This is a direct consequence of applying local rings to Nakayama’s Lemma [1], which is a well-known result in commutative algebra. \(\square \)

Lemma 5

Let R be a local ring with maximal ideal \(\mathfrak {m}\) and residue field \(\mathbb {F}\), let \(V=R^m\) and let \(v \in V \setminus \mathfrak {m}V\) be an eigenvector of \(\theta \in {\text {M}}_m(R)\). Then \(\overline{v}\) is a non-zero eigenvector of \(\overline{\theta }\) with eigenvalue \(\overline{\lambda } \in \mathbb {F}\).

Proof

Since \(v \notin \mathfrak {m}V\), we have that \({\overline{v}}\) is non-zero in \(V/\mathfrak {m}V\). The rest is an immediate consequence of Lemma 2. \(\square \)

Proof of Proposition 3

This is a direct consequence of Lemmas 4 and 5. \(\square \)

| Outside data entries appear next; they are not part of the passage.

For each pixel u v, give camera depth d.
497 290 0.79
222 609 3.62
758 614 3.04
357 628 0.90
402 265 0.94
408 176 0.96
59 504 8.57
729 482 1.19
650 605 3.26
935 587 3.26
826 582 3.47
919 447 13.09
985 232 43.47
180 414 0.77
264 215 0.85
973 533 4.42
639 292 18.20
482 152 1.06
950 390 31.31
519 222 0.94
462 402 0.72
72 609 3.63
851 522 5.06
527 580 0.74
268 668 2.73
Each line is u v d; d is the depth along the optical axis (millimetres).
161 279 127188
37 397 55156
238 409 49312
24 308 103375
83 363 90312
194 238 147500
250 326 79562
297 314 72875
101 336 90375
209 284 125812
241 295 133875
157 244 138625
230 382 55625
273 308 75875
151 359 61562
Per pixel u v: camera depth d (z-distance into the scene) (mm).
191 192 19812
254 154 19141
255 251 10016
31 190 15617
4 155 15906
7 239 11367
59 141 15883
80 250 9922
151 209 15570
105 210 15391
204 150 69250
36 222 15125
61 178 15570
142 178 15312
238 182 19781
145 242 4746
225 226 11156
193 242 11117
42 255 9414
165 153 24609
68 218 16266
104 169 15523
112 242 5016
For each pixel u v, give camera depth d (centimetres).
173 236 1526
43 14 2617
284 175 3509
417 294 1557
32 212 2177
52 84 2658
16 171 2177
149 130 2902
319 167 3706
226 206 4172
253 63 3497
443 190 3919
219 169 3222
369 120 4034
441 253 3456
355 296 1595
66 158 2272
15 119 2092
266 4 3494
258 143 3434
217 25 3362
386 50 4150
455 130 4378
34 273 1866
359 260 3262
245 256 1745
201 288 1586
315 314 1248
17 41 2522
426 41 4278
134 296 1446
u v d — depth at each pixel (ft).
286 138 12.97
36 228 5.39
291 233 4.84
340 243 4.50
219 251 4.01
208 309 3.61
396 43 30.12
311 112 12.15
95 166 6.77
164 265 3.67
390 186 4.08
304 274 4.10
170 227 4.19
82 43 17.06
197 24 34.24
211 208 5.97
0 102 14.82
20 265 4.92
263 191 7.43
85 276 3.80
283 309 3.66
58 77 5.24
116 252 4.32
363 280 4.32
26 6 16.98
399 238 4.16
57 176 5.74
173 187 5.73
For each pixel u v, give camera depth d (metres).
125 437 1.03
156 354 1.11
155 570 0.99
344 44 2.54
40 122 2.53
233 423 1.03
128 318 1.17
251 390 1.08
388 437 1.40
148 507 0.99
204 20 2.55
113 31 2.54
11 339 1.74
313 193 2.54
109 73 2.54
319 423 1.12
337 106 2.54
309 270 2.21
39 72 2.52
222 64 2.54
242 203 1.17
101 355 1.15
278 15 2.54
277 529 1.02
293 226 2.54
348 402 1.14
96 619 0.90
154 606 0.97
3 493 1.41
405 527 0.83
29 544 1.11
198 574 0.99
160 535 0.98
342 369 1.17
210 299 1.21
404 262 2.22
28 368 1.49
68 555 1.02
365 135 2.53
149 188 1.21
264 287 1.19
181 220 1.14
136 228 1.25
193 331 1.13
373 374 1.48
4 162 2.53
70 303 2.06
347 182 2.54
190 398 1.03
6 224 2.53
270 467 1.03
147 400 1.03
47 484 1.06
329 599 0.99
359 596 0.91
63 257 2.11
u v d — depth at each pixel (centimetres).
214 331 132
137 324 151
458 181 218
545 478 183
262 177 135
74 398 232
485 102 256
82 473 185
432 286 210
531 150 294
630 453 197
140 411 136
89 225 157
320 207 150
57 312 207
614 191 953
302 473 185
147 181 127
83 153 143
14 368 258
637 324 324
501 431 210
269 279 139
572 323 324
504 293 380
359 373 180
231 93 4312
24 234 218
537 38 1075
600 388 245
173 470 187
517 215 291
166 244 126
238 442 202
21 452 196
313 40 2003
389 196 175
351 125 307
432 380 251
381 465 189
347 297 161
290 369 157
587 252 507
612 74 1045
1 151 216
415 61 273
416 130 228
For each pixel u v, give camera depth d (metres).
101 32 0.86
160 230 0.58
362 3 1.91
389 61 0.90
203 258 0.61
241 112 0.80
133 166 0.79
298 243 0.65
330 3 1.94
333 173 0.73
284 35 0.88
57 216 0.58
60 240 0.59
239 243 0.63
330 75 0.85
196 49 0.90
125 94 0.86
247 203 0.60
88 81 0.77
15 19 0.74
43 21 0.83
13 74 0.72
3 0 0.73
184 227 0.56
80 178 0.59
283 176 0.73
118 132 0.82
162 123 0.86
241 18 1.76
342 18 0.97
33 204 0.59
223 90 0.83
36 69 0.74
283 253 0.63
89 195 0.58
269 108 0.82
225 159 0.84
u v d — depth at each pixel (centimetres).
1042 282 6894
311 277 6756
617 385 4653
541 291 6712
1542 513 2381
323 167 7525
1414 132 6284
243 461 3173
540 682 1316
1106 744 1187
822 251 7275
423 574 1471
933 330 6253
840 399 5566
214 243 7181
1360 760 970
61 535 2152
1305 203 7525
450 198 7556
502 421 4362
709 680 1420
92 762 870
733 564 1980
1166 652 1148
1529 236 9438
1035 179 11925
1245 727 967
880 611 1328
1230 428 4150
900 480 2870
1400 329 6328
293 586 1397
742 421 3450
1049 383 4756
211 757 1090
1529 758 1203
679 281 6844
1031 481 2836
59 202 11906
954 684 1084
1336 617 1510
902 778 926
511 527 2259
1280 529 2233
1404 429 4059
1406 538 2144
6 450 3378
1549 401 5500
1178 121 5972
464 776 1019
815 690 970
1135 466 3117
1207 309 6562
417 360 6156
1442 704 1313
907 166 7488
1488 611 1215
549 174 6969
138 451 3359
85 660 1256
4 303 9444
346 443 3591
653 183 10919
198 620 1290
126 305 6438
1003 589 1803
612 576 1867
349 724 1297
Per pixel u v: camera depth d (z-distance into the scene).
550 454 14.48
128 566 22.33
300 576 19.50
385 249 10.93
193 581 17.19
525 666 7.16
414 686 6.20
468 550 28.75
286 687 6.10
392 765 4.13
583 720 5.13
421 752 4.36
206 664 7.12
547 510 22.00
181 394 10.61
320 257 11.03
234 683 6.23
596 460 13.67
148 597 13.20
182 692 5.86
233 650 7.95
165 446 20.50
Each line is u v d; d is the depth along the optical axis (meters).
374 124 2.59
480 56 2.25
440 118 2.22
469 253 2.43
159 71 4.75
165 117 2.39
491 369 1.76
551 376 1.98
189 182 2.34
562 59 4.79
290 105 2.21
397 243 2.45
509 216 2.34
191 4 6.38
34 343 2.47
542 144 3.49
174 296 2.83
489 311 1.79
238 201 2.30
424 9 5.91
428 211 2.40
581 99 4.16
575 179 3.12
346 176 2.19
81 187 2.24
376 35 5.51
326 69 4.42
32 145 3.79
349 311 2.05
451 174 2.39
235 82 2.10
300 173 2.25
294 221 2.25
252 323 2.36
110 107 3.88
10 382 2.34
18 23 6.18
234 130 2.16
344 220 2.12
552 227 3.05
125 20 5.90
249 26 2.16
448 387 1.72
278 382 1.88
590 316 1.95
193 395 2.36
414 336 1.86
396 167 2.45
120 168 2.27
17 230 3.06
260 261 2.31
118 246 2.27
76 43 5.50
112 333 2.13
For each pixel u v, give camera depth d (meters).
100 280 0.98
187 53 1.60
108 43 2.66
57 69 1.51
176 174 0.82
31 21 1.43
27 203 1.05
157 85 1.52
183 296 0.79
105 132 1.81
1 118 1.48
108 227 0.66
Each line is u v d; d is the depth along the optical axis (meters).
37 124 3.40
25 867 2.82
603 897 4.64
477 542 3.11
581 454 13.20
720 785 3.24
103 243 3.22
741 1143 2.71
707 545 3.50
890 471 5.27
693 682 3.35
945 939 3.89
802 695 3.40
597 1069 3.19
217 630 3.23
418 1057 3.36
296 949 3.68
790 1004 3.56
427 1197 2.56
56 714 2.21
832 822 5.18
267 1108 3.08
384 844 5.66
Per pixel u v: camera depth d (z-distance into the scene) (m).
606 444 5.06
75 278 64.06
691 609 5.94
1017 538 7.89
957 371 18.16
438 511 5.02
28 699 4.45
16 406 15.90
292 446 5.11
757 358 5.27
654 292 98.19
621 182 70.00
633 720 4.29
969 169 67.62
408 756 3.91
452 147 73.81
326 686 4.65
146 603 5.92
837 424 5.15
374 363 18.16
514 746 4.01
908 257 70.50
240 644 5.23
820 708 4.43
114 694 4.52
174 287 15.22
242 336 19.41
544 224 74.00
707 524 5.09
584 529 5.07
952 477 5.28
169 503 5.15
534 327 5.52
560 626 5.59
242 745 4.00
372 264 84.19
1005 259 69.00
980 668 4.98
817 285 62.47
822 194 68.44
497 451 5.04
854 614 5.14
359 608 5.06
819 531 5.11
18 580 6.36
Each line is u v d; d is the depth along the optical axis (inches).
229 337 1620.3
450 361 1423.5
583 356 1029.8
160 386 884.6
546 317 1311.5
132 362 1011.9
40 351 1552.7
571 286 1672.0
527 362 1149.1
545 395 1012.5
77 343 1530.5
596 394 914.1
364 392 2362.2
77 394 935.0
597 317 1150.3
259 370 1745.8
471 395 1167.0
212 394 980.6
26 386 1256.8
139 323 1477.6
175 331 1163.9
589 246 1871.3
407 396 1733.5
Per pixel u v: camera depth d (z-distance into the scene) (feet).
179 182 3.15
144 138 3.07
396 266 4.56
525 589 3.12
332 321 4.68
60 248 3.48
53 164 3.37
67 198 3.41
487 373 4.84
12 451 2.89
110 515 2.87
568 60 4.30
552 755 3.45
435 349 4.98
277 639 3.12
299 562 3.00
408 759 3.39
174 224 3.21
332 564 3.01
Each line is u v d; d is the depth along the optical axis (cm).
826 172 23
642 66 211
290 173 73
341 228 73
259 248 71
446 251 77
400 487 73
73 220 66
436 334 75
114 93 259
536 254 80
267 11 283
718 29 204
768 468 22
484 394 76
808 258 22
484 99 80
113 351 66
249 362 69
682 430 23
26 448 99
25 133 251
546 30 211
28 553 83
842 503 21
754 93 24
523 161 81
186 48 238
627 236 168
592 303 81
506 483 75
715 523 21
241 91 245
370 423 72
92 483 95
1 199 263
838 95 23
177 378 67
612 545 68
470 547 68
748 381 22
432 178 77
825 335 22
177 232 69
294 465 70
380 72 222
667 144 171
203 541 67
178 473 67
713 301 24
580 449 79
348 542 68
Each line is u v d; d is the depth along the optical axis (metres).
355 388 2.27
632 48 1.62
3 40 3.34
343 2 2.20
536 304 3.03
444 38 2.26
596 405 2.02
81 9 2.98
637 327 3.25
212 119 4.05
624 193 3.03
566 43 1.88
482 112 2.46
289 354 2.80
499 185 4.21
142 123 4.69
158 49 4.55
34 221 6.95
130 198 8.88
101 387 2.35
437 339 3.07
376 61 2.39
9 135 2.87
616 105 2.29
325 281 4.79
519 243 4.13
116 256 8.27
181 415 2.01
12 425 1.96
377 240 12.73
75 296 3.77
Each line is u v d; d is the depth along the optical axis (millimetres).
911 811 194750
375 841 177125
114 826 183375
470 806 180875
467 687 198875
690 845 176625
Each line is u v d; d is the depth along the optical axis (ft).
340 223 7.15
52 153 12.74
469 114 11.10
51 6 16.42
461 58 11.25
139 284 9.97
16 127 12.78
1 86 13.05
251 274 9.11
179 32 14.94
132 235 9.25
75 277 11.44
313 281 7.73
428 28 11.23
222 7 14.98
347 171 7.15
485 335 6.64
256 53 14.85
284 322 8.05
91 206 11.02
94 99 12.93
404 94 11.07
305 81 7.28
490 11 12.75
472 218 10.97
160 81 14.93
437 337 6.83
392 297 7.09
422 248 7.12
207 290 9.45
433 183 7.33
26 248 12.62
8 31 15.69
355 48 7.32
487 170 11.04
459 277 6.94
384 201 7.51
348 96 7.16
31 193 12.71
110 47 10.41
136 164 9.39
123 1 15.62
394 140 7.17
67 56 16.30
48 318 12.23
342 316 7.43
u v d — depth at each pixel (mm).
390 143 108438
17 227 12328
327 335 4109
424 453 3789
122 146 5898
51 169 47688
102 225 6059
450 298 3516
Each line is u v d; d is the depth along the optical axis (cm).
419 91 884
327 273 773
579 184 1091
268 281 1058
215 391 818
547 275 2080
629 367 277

2.4.2 Type II: localization map

Definition 5

Let R be any commutative ring and let \(V = R^m\). For \(\mathfrak {p}\in {\text {Spec}}(R)\), we define the localized free \(R_{\mathfrak {p}}\)-module \(R_{\mathfrak {p}}^{m}\) by \(V_{\mathfrak {p}}\), where the ring homomorphism \(l_{\mathfrak {p}} :R \rightarrow R_{\mathfrak {p}}\) induces the R-linear map \(l_{\mathfrak {p}} :V \rightarrow V_{\mathfrak {p}}\). For \(\theta \in {\text {End}}_{R}(V)\), we denote the induced \(R_{\mathfrak {p}}\)-endomorphism by \(\theta _{\mathfrak {p}} \in {\text {End}}_{R_{\mathfrak {p}}}(V_{\mathfrak {p}})\).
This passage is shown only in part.